By Rebecca Adams, The Huffington Post
Academic studies can be fascinating… and totally confusing. So we decided to strip away all of the scientific jargon and break them down for you.
Between sexting, hookup apps and dating sites for people seeking affairs (yes, really), it’s easier to cheat now than ever. But while we seem to be more open about infidelity these days, does that mean we’re officially cool with it?
To find out, a set of researchers turned to the General Social Survey, a longitudinal survey of over 33,000 adults between 1972 and 2012, which asked participants about sexual norms (among other things). This provided the researchers with a rare bird’s eye view of how opinions about sex have changed over the last 40 years, and it served as the basis for their recent study on America’s shifting attitudes about sex.

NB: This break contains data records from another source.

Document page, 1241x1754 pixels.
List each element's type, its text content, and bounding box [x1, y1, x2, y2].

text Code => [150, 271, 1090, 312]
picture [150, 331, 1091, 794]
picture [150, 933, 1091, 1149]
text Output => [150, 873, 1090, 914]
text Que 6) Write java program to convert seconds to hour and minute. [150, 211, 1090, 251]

The questions included: “Do you think it is wrong or not wrong if a man and a woman have sexual relations before marriage?”; “What if they are in their early teens, say 14 to 16 years old?”; “What about a married person having sexual relations with someone other than his or her husband or wife?”; and “What about sexual relations between two adults of the same sex?” Respondents could answer “always wrong,” “almost always wrong,” “wrong only sometimes” and “not wrong at all.”
While people have become significantly more tolerant of premarital sex, adolescent sex and same-sex sexual activity since 1972, it seems people still aren’t open-minded about extramarital sex (defined as “sex between a married person and someone other than his/her spouse” by the researchers). In fact, people have actually become less OK with cheating over the years — 4 percent of respondents said it was acceptable in 1973 (5.9 percent of men and 1.9 percent of women), but only one 1 percent said the same in 2012 (2 percent of men and a mere .6 percent of women).
It may be easier to find sex outside of marriage nowadays, but cheating is still considered incredibly uncool — and thinking that doesn’t make you some sexually regressive curmudgeon (unless you’re in France).